→ **WORK TO COMPLETE**: The entries below are to be printed again word for word.

Records from a collection:
=== Section Start ===
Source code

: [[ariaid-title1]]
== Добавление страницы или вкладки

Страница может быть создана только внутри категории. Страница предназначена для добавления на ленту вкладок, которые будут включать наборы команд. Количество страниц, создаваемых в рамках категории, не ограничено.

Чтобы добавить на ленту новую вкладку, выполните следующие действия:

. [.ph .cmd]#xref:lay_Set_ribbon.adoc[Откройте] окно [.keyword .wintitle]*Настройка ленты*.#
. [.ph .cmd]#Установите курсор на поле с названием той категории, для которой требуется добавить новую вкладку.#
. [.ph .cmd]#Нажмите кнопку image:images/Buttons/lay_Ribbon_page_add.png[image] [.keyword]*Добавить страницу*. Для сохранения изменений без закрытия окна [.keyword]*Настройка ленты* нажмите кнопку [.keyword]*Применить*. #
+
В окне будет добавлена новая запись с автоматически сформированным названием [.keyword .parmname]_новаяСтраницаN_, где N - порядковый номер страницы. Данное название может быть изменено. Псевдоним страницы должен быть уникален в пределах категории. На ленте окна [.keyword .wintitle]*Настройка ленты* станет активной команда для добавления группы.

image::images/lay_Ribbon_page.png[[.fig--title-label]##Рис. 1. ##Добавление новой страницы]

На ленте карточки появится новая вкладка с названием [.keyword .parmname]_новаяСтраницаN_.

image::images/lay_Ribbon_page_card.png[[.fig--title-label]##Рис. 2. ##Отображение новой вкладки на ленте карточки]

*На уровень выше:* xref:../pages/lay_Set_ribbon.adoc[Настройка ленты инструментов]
=== Section End ===
→ **RESPONSE AREA**:
Source code

: [[ariaid-title1]]
== Добавление страницы или вкладки

Страница может быть создана только внутри категории. Страница предназначена для добавления на ленту вкладок, которые будут включать наборы команд. Количество страниц, создаваемых в рамках категории, не ограничено.

Чтобы добавить на ленту новую вкладку, выполните следующие действия:

. [.ph .cmd]#xref:lay_Set_ribbon.adoc[Откройте] окно [.keyword .wintitle]*Настройка ленты*.#
. [.ph .cmd]#Установите курсор на поле с названием той категории, для которой требуется добавить новую вкладку.#
. [.ph .cmd]#Нажмите кнопку image:images/Buttons/lay_Ribbon_page_add.png[image] [.keyword]*Добавить страницу*. Для сохранения изменений без закрытия окна [.keyword]*Настройка ленты* нажмите кнопку [.keyword]*Применить*. #
+
В окне будет добавлена новая запись с автоматически сформированным названием [.keyword .parmname]_новаяСтраницаN_, где N - порядковый номер страницы. Данное название может быть изменено. Псевдоним страницы должен быть уникален в пределах категории. На ленте окна [.keyword .wintitle]*Настройка ленты* станет активной команда для добавления группы.

image::images/lay_Ribbon_page.png[[.fig--title-label]##Рис. 1. ##Добавление новой страницы]

На ленте карточки появится новая вкладка с названием [.keyword .parmname]_новаяСтраницаN_.

image::images/lay_Ribbon_page_card.png[[.fig--title-label]##Рис. 2. ##Отображение новой вкладки на ленте карточки]

*На уровень выше:* xref:../pages/lay_Set_ribbon.adoc[Настройка ленты инструментов]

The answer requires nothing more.